En la casa había más gente. La radio estaba encendida, se oían noticias o algo así, solo gente hablando. Basil se sentó en una tumbona y abrió una cerveza. Red y ella se besuquearon otro poco, gimiendo y metiéndose mano.
Yo me quedé ahí mirando.
Patty parecía un insecto comparada con Glenda.
Se pusieron en plan superíntimo delante de mí. Cuando se separaron, Red me indicó con un gesto que me acercara.

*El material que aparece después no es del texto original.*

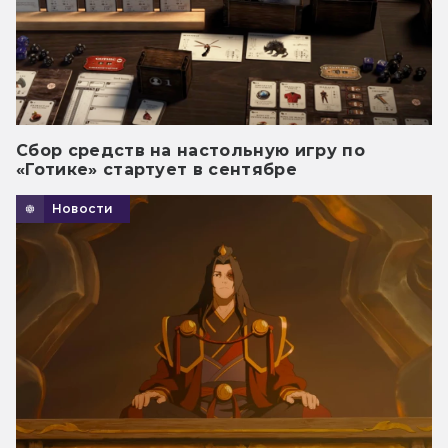
Сбор средств на настольную игру по
«Готике» стартует в сентябре
Новости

—Toma un par de pavos, chaval. —Cogí el dinero que me daba, y era justo lo que había dicho, exactamente un par de pavos—. Tienes que irte a casa cagando leches. Lo que está a punto de pasar aquí no es para niños.
—Vale.
—Pues eso, y dime una cosa: ¿qué es lo que hemos hecho hoy?
—¿Cosas de hombres?
—Muy bien, lo has pillado. —Me dio una palmadita en la espalda como si no supiera que le odiaba—. Y, ahora, largo de aquí, chaval. Vuelve corriendo a casa.